In 1890, when Mrs Sugg ‘s book, The Art of Cooking by Gas, was published gas cookers had become more common but the author felt that readers needed a bit of reassurance about the advantages of cooking with gas. In the introduction she wrote, … the economy of cooking by properly regulated gas is beyond question: and this economy is realized not only in the fuel saved but on the food itself, the nutritive properties of which are fully developed without waste. The cleanliness and convenience of gas as a fuel and the saving in time and labour, need only be once understood to be thoroughly appreciated, and those who adopt gas in the kitchen will find themselves free from all that trouble, dirt, and uncertainty in working which attend a coal kitchener.” (p.7)

Mrs Sugg’s promotion of gas cookers was far from disinterested. She had married into a family that ran a firm specializing in gas lighting, heating and cooking. Rather excitingly, Mrs Sugg met her husband, William Sugg (1832-1907), while he was visiting France on business during the Siege of Paris. The marriage produced 12 children and, after the birth of the last one, a cookery book.

Their great-grandson has set up a very informative website about the history of William Sugg & Co and for a more general history of the gas industry there is the Gas Museum in Leicester.

Red Herrings, Bloaters and Kippers


Red herrings, bloaters and kippers all begin life as herrings but are transformed by being cured in different ways.  Before electrical refrigeration curing fish by salting and smoking was an important method of preservation.

Of the three red herrings have the strongest taste.  They are made by soaking whole herrings in brine for up to three weeks and then smoking them for another two or three weeks.   This turns the flesh red.   Red herrings have been made for centuries.  In 1567 Thomas Nash wrote Lenten Stuffe, or the Praise of the Red Herring, in which he praises their keeping qualities and their ubiquity,

“… it is most precious fish-merchandise, because it can be carried through all Europe.  No where are they so well cured as at Yarmouth.  The poorer sort make it three parts of their sustenance.  It is every man’s money from the king to the peasant.”

These strongly flavoured fish have fallen out of favour but they live on in the phrase “red herring”, i.e. a misleading and irrelevant distraction.

Bloaters are a lot like red herrings in that they are not gutted or split before being cured, but bloaters are only lightly salted and lightly smoked.  The cure for bloaters is considerably quicker than for red herrings.  This produces a mild tasting soft fish which does not keep for very long.  Bloater paste, a Victorian tea time treat, was a way of extending the shelf life of bloaters.

Kipper workers in Craster, Northumberland. Photo from http://wecanmindthetime.org.uk.

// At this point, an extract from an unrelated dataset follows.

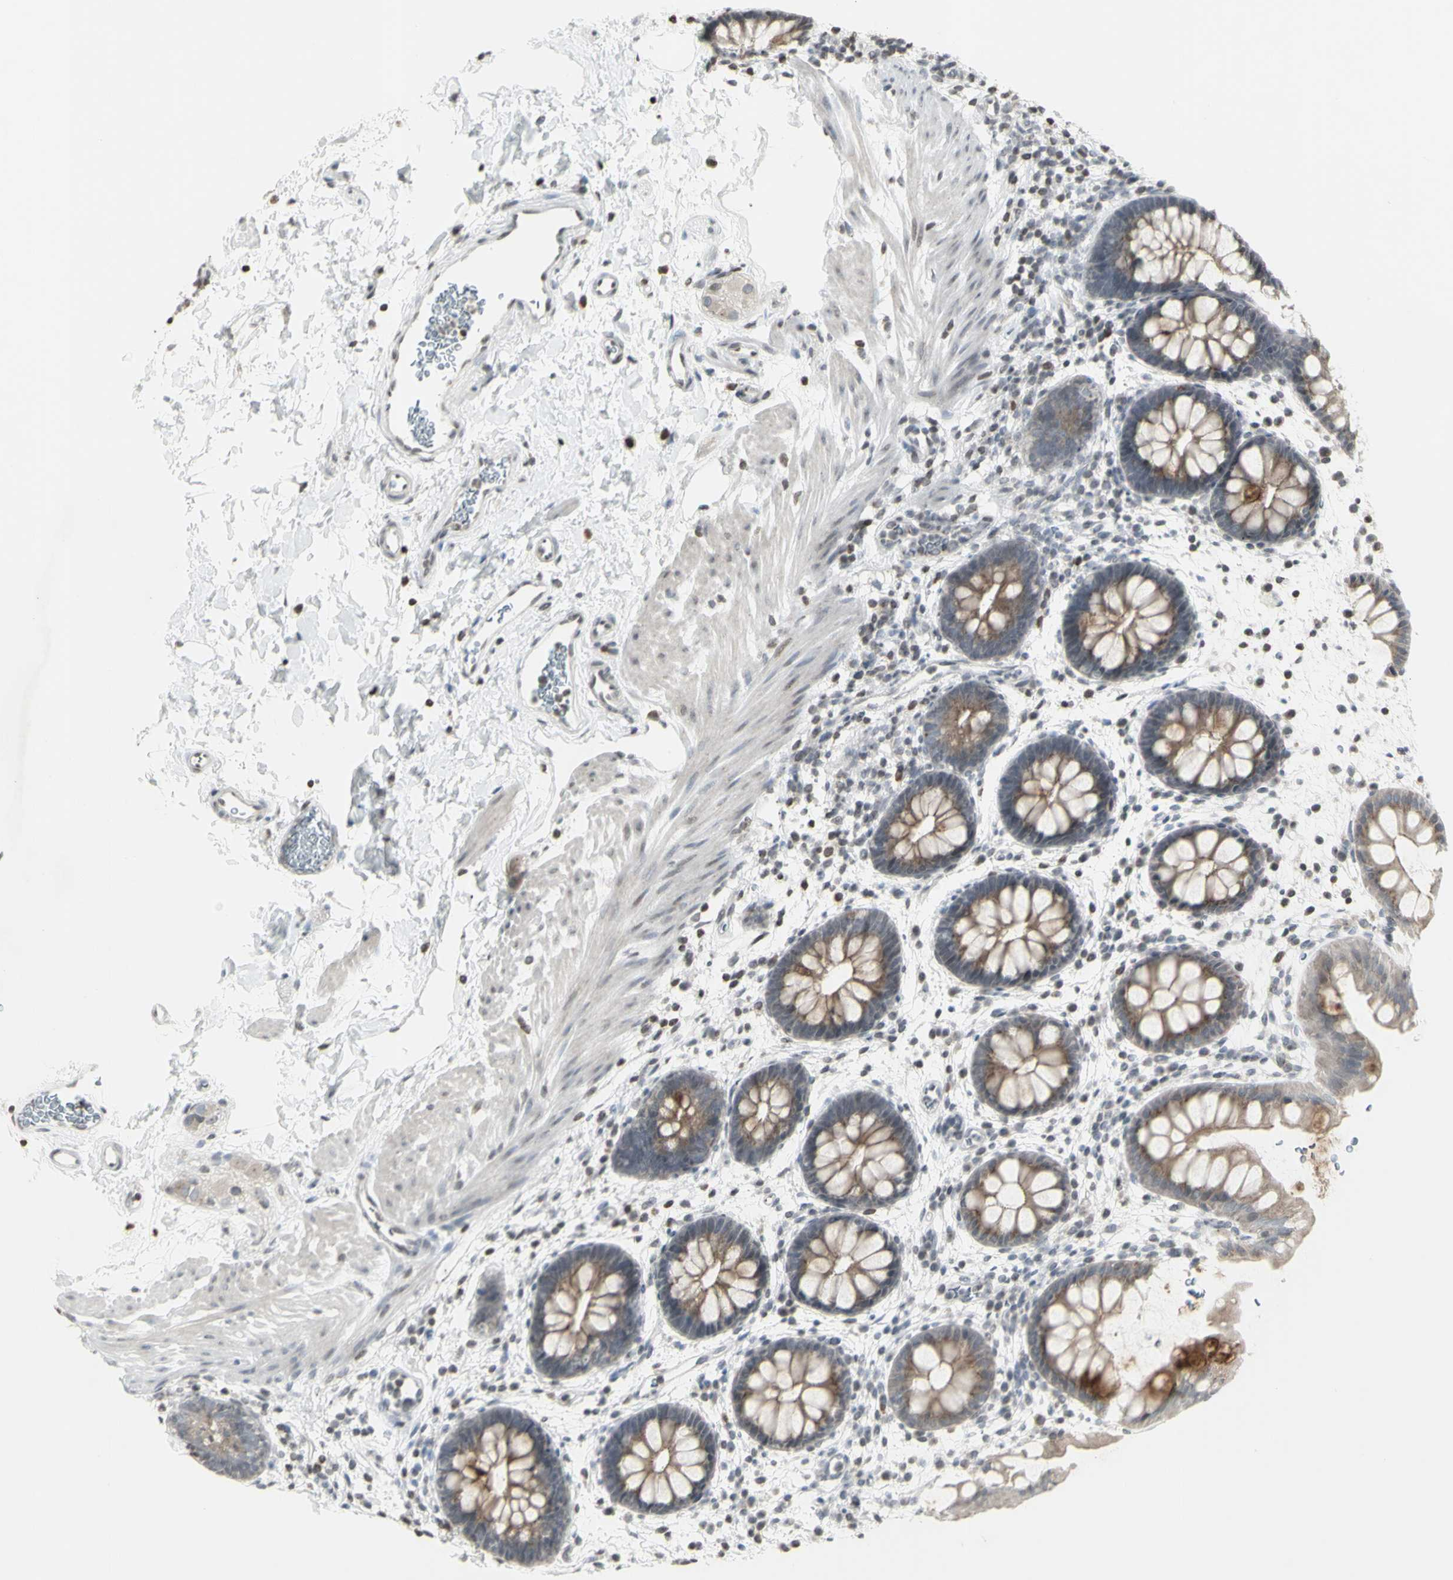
{"staining": {"intensity": "moderate", "quantity": "<25%", "location": "cytoplasmic/membranous"}, "tissue": "rectum", "cell_type": "Glandular cells", "image_type": "normal", "snomed": [{"axis": "morphology", "description": "Normal tissue, NOS"}, {"axis": "topography", "description": "Rectum"}], "caption": "Immunohistochemistry (IHC) micrograph of unremarkable rectum: human rectum stained using immunohistochemistry demonstrates low levels of moderate protein expression localized specifically in the cytoplasmic/membranous of glandular cells, appearing as a cytoplasmic/membranous brown color.", "gene": "MUC5AC", "patient": {"sex": "female", "age": 24}}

John Woodger is credited with inventing the kipper in Northumberland during the 1840s.  His innovation was to split the herring along its back (not along the belly) and remove the guts.  Once this is done the herring is soaked in brine for 20-30 minutes and then smoked for 12-20 hours.  Regional variations mean that there are lots of different types of kipper.To summarise,

  • Red herrings – an old cure for whole herring that produces salty and highly smoked fish.  A good keeper.
  • Boaters – lightly salted and lightly smoked whole herrings.  Mild tasting.
  • Kippers – a 19th century innovation.  The fish are split, gutted and smoked.